Reproduce the benchmark experiments from the ASPLOS 2022 FaaSFlow paper using the included test scripts and eight built-in workflows.
Compare centralized versus worker-local scheduling overhead by switching between modes with a single script flag.
Study how passing data through local memory instead of a shared database affects latency between co-located serverless functions.
Measure end-to-end latency and tail latency under bandwidth limits using the provided experiment scripts.
Requires a cluster of at least eight physical or virtual machines with specific services configured and IP addresses set on each node.
FaaSFlow is a research prototype of a serverless workflow engine, published as part of a paper accepted at ASPLOS 2022, a major computer systems conference. The project addresses a specific performance problem: when you run a chain of small functions in a serverless environment (the kind where each step is an independent unit of code that spins up on demand), there is overhead involved in scheduling each step and in passing data between them. FaaSFlow proposes two techniques to reduce that overhead. The first technique is called WorkerSP, which shifts scheduling decisions to the individual worker machines rather than a central coordinator. The idea is that if a worker already knows what steps come next in a workflow, it can handle the handoff itself without waiting for a central manager to respond each time.
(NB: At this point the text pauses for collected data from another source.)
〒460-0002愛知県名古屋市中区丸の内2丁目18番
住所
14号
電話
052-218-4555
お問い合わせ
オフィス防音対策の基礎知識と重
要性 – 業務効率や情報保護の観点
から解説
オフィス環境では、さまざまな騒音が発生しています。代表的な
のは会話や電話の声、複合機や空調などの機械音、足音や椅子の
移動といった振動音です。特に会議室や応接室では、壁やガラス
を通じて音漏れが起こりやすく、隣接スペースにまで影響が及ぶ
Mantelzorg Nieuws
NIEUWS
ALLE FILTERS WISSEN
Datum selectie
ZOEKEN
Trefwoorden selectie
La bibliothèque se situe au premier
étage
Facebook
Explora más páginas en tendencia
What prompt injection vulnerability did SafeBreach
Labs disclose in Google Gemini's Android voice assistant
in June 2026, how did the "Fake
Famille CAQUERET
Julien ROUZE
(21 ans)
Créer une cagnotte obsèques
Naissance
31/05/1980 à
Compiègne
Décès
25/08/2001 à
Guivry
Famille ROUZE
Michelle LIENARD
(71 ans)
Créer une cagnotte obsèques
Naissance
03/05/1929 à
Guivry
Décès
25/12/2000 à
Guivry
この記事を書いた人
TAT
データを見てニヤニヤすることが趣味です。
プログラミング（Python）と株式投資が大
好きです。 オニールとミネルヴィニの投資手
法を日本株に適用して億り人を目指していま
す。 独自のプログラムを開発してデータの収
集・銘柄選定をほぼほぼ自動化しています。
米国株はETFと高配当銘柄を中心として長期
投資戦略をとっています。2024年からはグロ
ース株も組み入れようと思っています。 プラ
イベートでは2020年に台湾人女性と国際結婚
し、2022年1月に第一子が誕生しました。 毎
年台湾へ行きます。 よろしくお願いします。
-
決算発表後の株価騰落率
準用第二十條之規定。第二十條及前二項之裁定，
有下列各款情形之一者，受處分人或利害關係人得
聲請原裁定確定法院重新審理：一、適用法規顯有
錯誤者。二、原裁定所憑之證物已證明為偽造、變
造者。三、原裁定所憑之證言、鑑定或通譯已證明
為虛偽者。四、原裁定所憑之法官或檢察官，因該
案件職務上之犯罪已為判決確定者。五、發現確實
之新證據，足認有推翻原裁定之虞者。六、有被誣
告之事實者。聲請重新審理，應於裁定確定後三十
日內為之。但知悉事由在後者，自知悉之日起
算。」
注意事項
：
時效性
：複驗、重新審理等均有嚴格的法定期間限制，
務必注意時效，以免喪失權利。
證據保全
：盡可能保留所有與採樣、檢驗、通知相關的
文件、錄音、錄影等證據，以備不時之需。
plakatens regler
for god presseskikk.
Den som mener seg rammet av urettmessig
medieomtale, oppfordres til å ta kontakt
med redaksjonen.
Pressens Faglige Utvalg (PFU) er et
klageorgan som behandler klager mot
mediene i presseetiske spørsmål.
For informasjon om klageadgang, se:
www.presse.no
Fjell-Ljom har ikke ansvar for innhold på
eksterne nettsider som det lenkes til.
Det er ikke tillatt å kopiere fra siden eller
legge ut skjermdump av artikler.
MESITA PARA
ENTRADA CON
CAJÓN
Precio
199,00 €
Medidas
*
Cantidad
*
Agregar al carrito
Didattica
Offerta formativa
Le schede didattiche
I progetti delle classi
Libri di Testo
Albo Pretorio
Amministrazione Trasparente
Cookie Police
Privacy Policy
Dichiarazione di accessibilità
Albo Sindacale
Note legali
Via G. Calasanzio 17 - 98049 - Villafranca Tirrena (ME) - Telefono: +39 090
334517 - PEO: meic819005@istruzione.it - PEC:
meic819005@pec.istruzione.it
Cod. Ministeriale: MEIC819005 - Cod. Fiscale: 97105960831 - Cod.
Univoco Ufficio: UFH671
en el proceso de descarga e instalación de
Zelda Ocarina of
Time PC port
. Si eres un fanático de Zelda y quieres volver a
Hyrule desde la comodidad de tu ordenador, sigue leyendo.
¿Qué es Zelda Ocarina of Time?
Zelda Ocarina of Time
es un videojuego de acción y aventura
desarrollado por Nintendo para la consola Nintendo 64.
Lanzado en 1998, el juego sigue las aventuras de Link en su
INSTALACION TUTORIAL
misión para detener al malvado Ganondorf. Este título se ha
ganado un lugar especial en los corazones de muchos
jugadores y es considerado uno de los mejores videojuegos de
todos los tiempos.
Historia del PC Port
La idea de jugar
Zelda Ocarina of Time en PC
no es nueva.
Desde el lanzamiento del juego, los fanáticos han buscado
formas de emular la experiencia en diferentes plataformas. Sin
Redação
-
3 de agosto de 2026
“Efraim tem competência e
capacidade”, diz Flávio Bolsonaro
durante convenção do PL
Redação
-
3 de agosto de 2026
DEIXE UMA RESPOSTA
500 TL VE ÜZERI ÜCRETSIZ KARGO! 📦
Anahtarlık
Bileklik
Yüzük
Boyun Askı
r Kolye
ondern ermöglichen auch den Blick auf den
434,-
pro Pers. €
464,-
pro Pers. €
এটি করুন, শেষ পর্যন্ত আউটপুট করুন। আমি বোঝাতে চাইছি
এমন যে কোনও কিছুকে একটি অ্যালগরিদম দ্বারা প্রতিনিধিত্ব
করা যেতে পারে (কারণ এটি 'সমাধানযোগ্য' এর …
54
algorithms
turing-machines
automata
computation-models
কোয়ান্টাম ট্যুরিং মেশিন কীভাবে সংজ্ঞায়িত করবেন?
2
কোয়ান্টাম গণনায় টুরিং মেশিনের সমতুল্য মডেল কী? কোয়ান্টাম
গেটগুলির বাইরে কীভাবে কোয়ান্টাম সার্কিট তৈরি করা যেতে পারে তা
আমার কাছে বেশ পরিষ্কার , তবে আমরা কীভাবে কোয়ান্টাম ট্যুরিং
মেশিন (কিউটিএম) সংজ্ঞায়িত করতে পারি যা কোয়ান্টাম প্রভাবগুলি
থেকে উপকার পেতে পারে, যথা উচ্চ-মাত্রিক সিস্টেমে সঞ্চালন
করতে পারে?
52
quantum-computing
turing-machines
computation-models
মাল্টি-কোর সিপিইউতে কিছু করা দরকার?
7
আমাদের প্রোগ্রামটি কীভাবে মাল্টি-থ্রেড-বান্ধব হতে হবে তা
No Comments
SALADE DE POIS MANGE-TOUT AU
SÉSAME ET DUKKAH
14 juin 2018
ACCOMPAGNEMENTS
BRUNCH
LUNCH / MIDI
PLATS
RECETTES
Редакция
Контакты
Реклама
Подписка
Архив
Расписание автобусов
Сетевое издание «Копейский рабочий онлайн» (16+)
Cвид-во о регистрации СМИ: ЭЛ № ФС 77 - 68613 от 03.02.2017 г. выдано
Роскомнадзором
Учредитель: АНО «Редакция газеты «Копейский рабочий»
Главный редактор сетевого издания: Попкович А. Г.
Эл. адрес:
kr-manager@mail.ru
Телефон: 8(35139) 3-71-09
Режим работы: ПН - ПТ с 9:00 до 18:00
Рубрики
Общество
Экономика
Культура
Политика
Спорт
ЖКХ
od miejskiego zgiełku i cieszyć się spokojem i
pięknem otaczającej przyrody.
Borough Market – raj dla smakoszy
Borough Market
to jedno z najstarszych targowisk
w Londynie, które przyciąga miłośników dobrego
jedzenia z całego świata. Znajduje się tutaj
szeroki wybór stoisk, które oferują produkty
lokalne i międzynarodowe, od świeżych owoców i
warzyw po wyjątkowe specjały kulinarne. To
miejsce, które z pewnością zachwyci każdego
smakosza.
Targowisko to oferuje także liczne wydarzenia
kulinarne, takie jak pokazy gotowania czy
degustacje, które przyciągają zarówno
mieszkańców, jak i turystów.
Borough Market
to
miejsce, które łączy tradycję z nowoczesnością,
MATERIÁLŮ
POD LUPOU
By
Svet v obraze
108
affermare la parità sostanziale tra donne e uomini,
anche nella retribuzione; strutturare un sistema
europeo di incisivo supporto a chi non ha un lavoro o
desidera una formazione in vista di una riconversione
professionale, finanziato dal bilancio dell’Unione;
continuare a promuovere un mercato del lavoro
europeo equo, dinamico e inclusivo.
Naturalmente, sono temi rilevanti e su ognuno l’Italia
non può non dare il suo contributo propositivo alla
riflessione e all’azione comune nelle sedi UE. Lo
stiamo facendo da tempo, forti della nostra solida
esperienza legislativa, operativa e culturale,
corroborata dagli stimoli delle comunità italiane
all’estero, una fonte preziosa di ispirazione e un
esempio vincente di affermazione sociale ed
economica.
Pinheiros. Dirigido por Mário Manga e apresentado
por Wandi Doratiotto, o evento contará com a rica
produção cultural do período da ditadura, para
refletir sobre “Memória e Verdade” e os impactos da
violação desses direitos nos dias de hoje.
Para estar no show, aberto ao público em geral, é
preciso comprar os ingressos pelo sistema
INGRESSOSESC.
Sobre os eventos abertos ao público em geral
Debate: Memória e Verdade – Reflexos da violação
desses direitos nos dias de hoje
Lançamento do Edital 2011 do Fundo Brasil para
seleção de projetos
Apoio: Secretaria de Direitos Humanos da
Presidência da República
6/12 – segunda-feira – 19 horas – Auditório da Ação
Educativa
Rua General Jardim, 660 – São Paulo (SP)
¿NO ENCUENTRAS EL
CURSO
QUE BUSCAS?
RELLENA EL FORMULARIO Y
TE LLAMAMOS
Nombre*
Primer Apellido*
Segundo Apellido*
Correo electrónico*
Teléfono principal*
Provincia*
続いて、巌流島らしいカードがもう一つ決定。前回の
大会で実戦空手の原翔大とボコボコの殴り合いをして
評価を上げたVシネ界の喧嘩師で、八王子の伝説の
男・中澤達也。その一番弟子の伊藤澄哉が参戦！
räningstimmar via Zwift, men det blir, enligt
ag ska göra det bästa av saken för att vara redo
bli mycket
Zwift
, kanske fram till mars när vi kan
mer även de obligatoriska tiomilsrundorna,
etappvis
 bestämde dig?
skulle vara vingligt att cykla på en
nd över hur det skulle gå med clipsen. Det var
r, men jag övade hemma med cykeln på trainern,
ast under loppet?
The second technique is an adaptive storage layer that uses the local memory of a machine to transfer data between two functions running on the same physical node, instead of writing and reading from a shared database in between. The repository is structured around reproducing the experiments from the paper. Setup requires a cluster of at least eight machines: one for the database and gateway, seven as worker nodes. The README walks through installing dependencies on each machine, configuring IP addresses in config files, and starting the right services in the right order. Experiments are run via Python scripts that measure things like scheduling overhead, data transfer time, end-to-end latency, and tail latency under network bandwidth limits. This is academic research code, not a production-ready system you would deploy to run real applications. It is designed so other researchers can reproduce the benchmarks from the paper. The eight benchmark workflows used in experiments are built into the setup scripts, and the test scripts accept flags to switch between the two scheduling modes and data modes being compared. There is no description provided for this repository beyond what the README itself contains.